Arrivò un giorno, era l’undici settembre del duemilauno, una mattinata irradiata da una luce ancora molto estiva ed incorniciata in un cielo stranamente limpido e terso; in settembre, a New York, copiose cadono le piogge che introducono, spesso repentinamente, un autunno umido e freddo. Seduto alla mia scrivania, di tanto in tanto portavo lo sguardo oltre i vetri della finestra proprio per godere di quel sole, di quel cielo, di quella luce; ed erano palpiti di bellezza.

Un colpo sordo, all’improvviso. Uno squarcio devastante fece tremare il pavimento. Black out immediato. Urla indistinte. Caos.

Da quella stessa finestra oltre la quale, pochi minuti prima, avevo portato il mio sguardo vidi salire un fitto e nerissimo fumo; non capivo ma avevo la percezione netta che non si trattasse di un incendio comune.
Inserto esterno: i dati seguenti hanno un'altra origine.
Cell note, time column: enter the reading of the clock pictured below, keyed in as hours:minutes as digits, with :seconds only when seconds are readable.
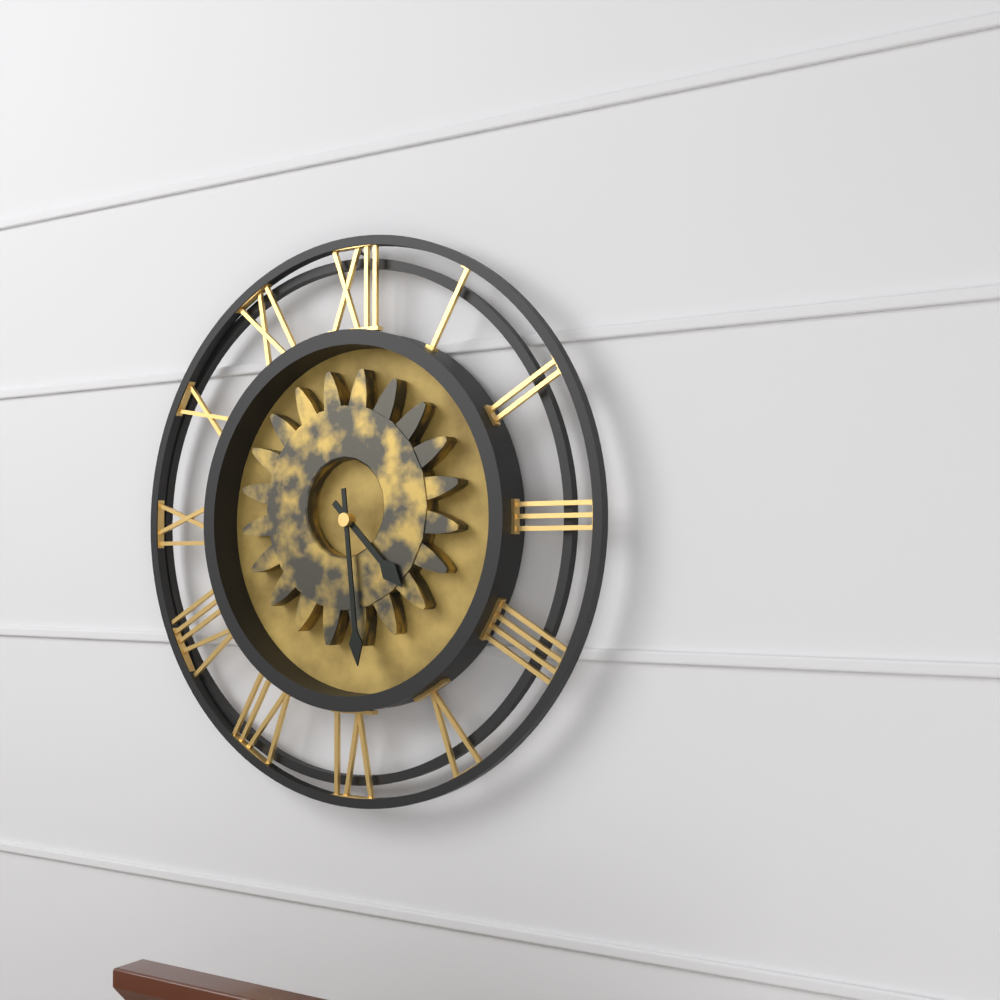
4:29
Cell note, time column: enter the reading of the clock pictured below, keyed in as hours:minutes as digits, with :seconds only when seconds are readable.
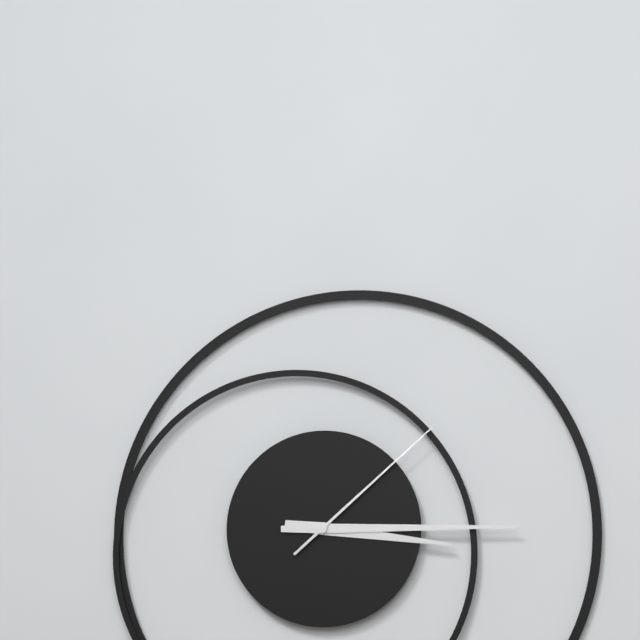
3:15:08
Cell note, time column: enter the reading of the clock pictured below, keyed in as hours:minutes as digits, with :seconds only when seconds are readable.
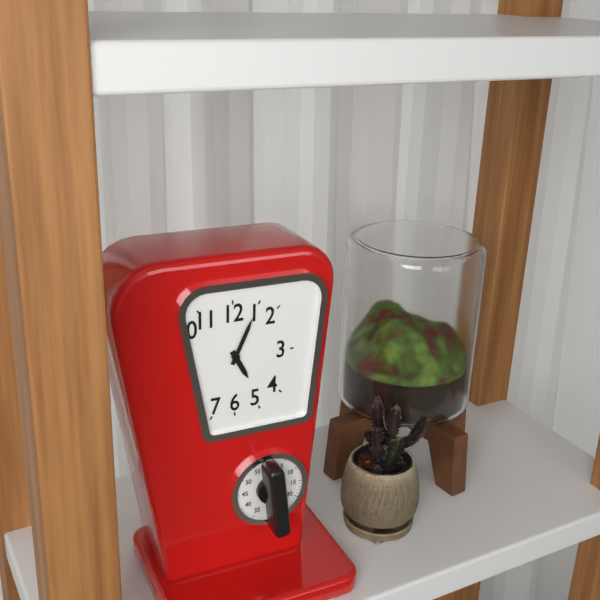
5:04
Intanto nei corridoi le urla si moltiplicavano, la gente correva verso gli ascensori…occorreva scappare.

Le vie di fuga bloccate dalle fiamme. Eravamo in trappola. Un aereo si era infilato tra il 75mo e l’82mo piano.

L’inferno.

Ma io ebbi ancora voglia di abbracciare i miei sogni. Fu un attimo: aprii la finestra e, con loro stretti intorno a me, diventai tutt’uno con quella luce e con quel cielo violati da un’umanità che aveva dimenticato sé stessa.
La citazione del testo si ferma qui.